The estimation of water depth and volume in global lakes has long been a complex and pressing challenge. Historically, only fragmented and approximate information about global lake depths and volumes has been available, with dynamic changes often inferred indirectly and partially through variations in lake water levels. The proposed method introduced an innovative sampling framework that generated comprehensive training datasets for ML models through multiple data approaches. This framework addressed two critical limitations of previous research: (1) it provided extensive coverage of lakes across all size categories, with emphasis on small and medium-sized lakes that were underrepresented in existing datasets; (2) it enabled continuous water depth estimation. The resulting dynamic estimates of global lake depth and volume represented a significant advancement in monitoring and managing lake water resources, particularly in response to climate change and anthropogenic impacts. Using these relationships, this study produced integrated monthly water depth and volume datasets for global lakes spanning 2000~2020. Accuracy evaluations and subsequent analyses demonstrate that the results provide reliable and essential data for advancing the analysis and management of global lakes.

The analysis highlights the varying importance and influence of different lake features on water depth. Among these, lake surface area emerges as the most critical factor, exhibiting a distinct piecewise relationship with thresholds at 1 km², 10 km², and 10² km². This finding justifies the adoption of a piecewise relationship in this study. Within each interval, surrounding topographic features, i.e., slopes around the lake, play a significant role in the estimation. For lakes smaller than 10 km², water depth is primarily influenced by localized topographic features, whereas larger lakes are more affected by the range of extreme slope values and standard deviation. Additionally, the median slope value proved more representative of general topographic trends than the mean slope value. In contrast, watershed-scale topographic features showed relatively low relevance and influence on water depth estimation.

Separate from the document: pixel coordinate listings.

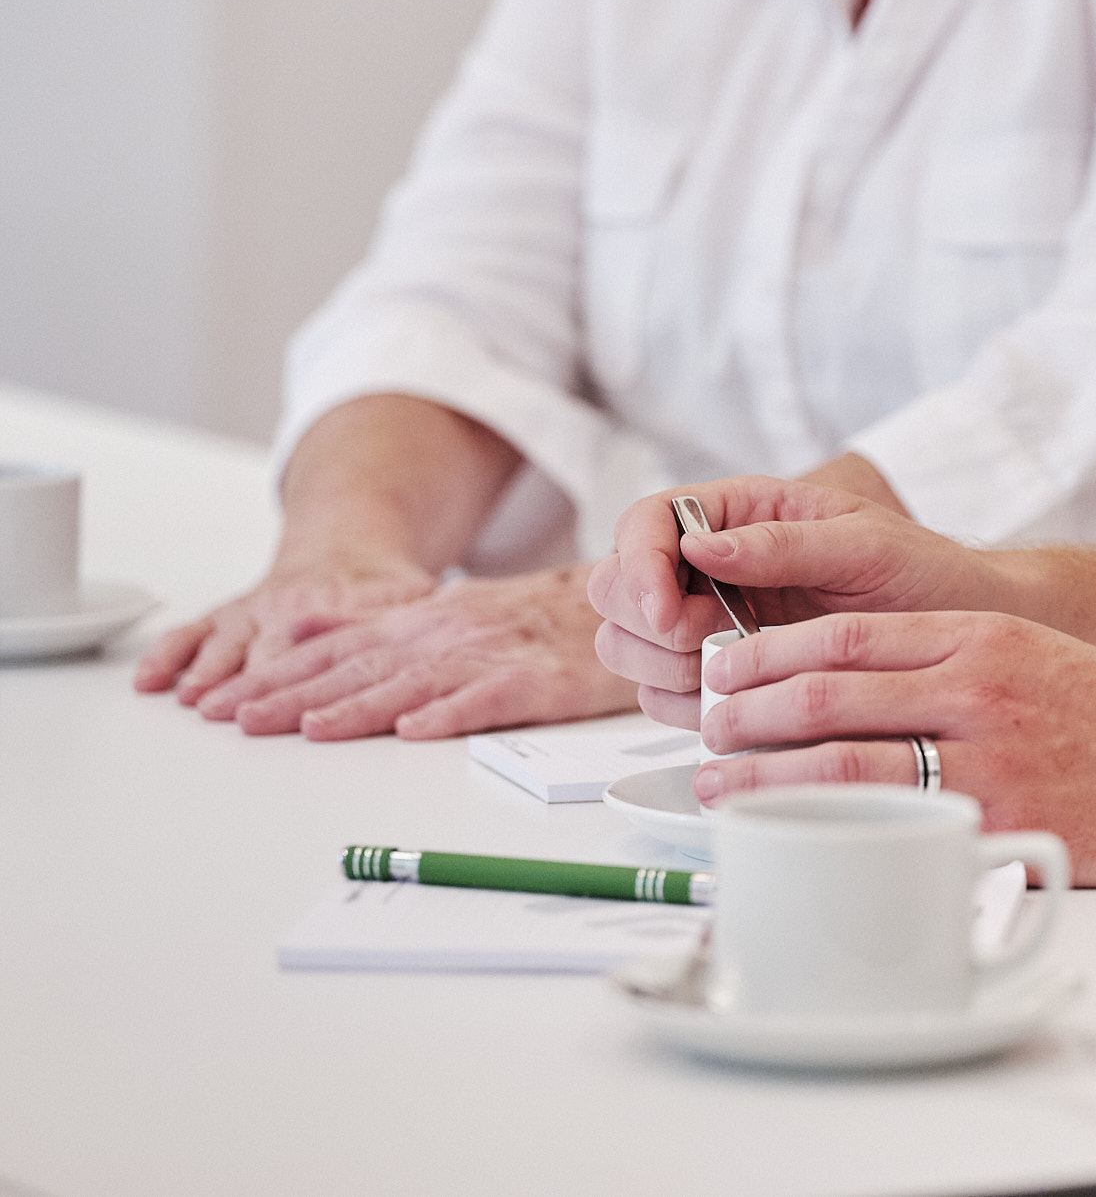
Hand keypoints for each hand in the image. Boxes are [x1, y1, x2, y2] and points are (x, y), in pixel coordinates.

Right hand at [135, 553, 440, 710]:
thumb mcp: (413, 596)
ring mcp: (259, 609)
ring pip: (230, 641)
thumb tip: (450, 628)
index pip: (331, 646)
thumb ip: (422, 615)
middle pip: (275, 651)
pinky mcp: (230, 614)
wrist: (345, 545)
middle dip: (256, 683)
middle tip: (237, 715)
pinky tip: (149, 679)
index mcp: (346, 602)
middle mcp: (296, 605)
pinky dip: (170, 652)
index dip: (317, 676)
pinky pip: (194, 630)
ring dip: (211, 669)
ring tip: (195, 698)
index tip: (304, 708)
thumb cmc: (384, 586)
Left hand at [152, 565, 626, 738]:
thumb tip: (295, 625)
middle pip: (360, 667)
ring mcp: (493, 655)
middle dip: (292, 694)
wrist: (633, 602)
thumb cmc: (540, 620)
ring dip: (356, 708)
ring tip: (307, 731)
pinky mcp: (538, 681)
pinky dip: (451, 714)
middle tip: (235, 720)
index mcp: (426, 620)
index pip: (336, 648)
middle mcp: (449, 633)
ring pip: (413, 683)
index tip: (223, 703)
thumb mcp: (450, 610)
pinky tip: (417, 730)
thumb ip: (375, 620)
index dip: (277, 675)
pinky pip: (490, 699)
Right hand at [586, 476, 999, 726]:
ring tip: (731, 671)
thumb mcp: (865, 545)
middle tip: (708, 647)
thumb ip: (784, 543)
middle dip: (647, 623)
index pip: (647, 522)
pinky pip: (660, 693)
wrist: (955, 629)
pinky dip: (683, 704)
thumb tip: (704, 545)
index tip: (667, 611)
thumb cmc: (920, 573)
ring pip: (627, 645)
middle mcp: (712, 563)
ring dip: (662, 667)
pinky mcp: (717, 673)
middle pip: (616, 586)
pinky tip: (736, 702)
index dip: (640, 565)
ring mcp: (708, 619)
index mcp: (742, 511)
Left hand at [686, 611, 1095, 885]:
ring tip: (715, 784)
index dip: (766, 651)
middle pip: (821, 690)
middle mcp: (974, 686)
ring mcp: (983, 757)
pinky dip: (820, 829)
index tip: (723, 669)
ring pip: (835, 759)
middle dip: (742, 710)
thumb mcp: (1037, 656)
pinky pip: (885, 826)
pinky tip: (788, 837)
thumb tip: (851, 689)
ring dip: (758, 774)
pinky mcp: (997, 824)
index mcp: (981, 636)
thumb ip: (952, 663)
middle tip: (701, 726)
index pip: (844, 633)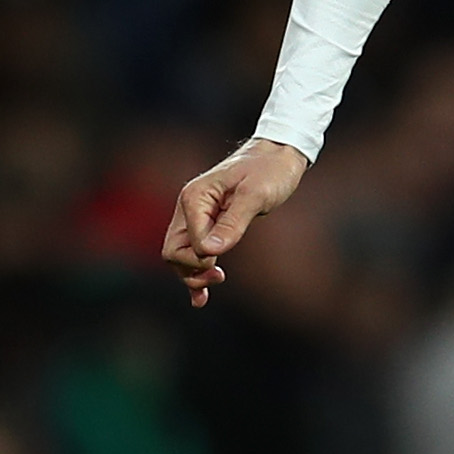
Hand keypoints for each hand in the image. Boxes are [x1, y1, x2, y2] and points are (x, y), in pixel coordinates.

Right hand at [163, 137, 310, 306]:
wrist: (280, 155)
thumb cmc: (269, 171)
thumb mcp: (256, 196)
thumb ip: (233, 223)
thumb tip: (211, 251)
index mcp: (194, 198)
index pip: (183, 241)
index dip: (200, 257)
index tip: (221, 259)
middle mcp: (191, 207)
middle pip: (173, 251)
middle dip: (190, 270)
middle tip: (219, 275)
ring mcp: (199, 217)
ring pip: (182, 256)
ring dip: (193, 274)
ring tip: (218, 281)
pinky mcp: (212, 224)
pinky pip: (196, 253)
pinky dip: (196, 274)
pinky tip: (201, 298)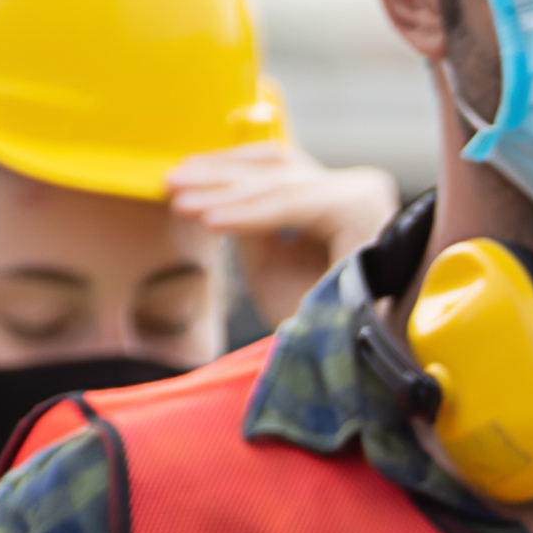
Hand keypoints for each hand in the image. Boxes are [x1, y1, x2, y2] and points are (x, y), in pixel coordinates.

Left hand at [168, 142, 398, 326]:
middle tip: (170, 182)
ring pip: (280, 184)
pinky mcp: (358, 210)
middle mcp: (360, 191)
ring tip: (181, 202)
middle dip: (219, 175)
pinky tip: (209, 221)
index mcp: (343, 202)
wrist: (357, 363)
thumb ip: (250, 230)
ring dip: (224, 193)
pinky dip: (247, 215)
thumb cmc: (318, 327)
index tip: (183, 180)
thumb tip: (217, 196)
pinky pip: (290, 207)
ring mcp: (363, 196)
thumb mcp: (271, 269)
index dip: (229, 169)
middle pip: (279, 170)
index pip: (282, 170)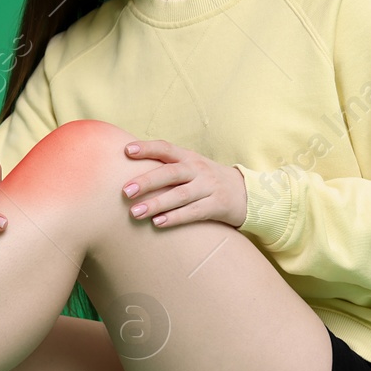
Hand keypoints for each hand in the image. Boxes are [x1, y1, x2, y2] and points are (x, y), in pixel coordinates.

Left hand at [120, 139, 246, 228]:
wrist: (245, 193)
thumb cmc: (205, 180)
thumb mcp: (190, 167)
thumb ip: (166, 166)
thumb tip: (127, 168)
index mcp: (188, 157)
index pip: (166, 148)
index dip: (147, 148)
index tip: (126, 151)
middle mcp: (198, 170)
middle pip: (171, 173)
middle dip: (147, 181)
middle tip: (125, 191)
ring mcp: (209, 187)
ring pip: (180, 195)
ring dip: (156, 204)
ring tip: (135, 212)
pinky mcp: (217, 205)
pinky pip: (194, 212)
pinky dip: (175, 218)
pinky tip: (158, 223)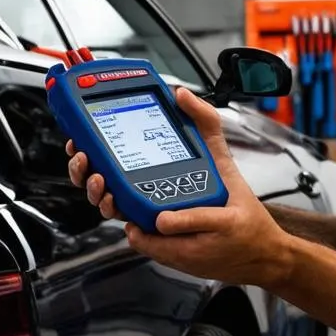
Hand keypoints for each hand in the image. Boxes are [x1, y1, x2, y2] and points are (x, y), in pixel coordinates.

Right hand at [66, 87, 292, 288]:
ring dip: (98, 195)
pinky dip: (130, 228)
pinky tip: (132, 217)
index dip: (89, 147)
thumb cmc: (233, 198)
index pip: (111, 157)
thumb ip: (202, 118)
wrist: (254, 240)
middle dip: (83, 170)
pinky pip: (137, 237)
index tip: (81, 137)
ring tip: (104, 184)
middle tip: (88, 161)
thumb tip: (181, 94)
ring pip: (110, 207)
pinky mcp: (162, 241)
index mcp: (152, 169)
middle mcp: (146, 192)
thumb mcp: (218, 151)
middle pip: (100, 182)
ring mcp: (152, 216)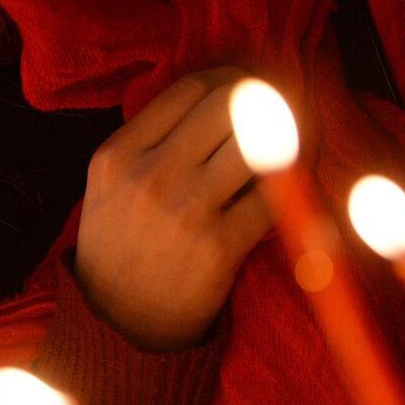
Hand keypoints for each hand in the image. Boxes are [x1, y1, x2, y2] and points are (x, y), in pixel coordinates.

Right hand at [74, 68, 273, 350]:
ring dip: (287, 134)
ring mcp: (186, 211)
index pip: (190, 89)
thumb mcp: (108, 185)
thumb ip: (148, 140)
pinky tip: (296, 179)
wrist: (117, 323)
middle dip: (264, 100)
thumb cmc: (117, 246)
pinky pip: (273, 197)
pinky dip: (293, 183)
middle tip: (279, 107)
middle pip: (229, 105)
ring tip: (294, 137)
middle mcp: (150, 176)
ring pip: (257, 143)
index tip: (247, 89)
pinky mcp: (220, 248)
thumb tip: (218, 96)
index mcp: (117, 155)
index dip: (230, 80)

While the research has achieved notable results, there is room for improvement. Due to computational constraints, this study primarily focused on lakes with surface areas exceeding 10 km². However, a vast number of smaller lakes, those less than 10 km² in area, are widely distributed across the globe. Expanding the method to dynamically estimate the water depth and volume for these smaller lakes remains a key objective. Furthermore, this study’s reliance on average water depth could be enhanced by acquiring pixel-wise bathymetry data, particularly for dry lakes. This finer-scale information would provide deeper insights into the lakebed topography. Future research will aim to address these limitations and advance the methodology further.